The Pennsylvania Department of Environmental Protection (DEP) is asking natural gas companies to provide information about air emissions from their facilities in the state.

“The use of natural gas for fuel will have very beneficial impacts on air quality, and we want to ensure we are protecting the quality of Pennsylvania’s air as we access and bring to market this abundant, domestic fuel source,” DEP Secretary Mike Krancer said.

The DEP asked 99 companies involved in the development, production, transmission and processing of natural gas to catalog their 2011 emissions by March 1. The request seeks information about carbon monoxide, nitrogen oxide, certain particulate matter, sulfur dioxide, volatile organic compounds and total hazardous air pollutants.

The DEP said it submits an emissions inventory to the U.S. Environmental Protection Agency (EPA) every three years, with the next scheduled for the end of 2012. As usual, the inventory will include point sources such as refineries, area sources such as gasoline stations, mobile sources such as cars and natural sources such as certain trees, but this will be the first inventory to include Marcellus Shale production and processing.

While water quality dominated the environmental concerns over shale development in Pennsylvania during 2010 and 2011, air quality is growing in stature as a point of debate.

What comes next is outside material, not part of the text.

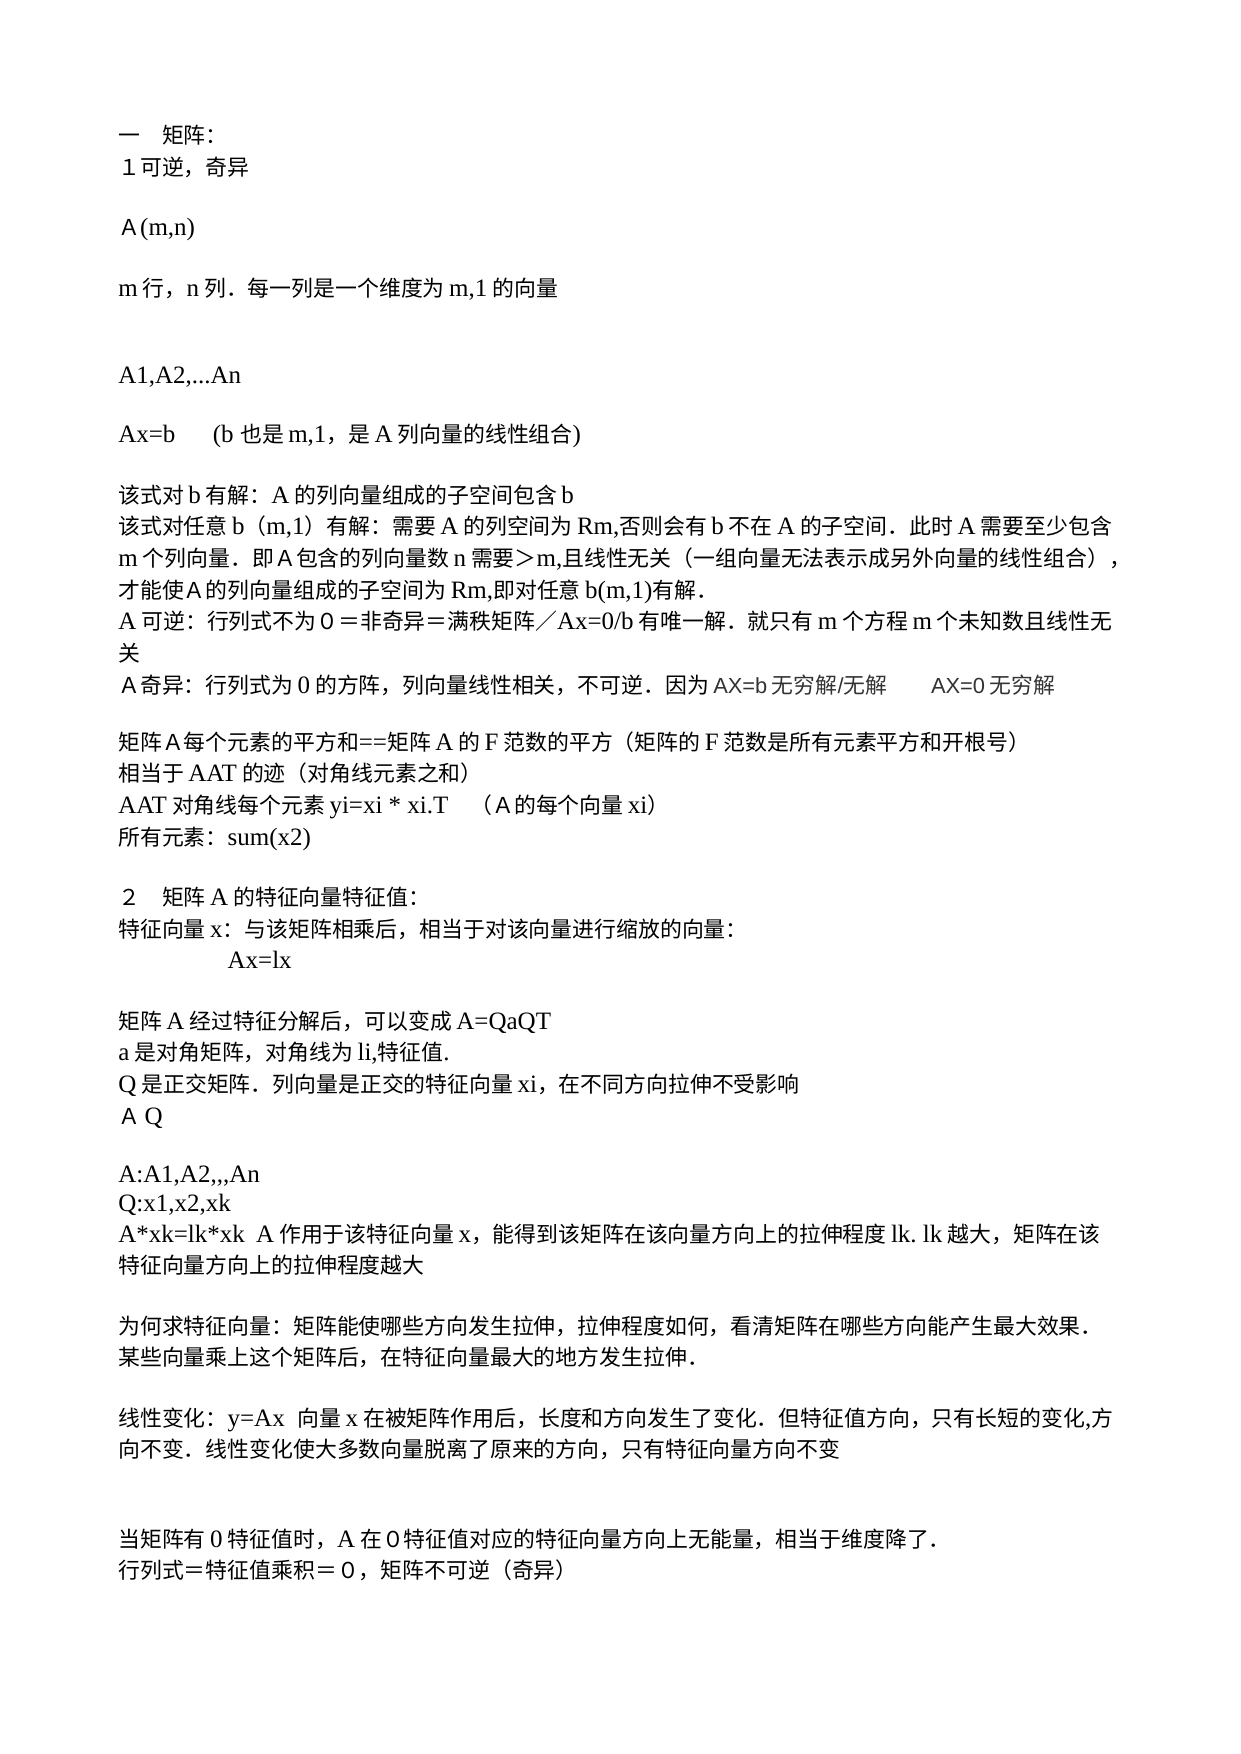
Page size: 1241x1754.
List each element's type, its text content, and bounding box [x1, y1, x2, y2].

The EPA is questioning a DEP policy that could make it harder to group interconnected facilities together for the purpose of measuring emissions (see Shale Daily, Dec. 7).

The DEP, though, is touting three regional reports over the past year that found no public health risk from emissions near natural gas operations (see Shale Daily, May 24). Public health critics have challenged the short-term sampling method of those reports, and so the DEP plans to conduct a long-term monitoring effort next year.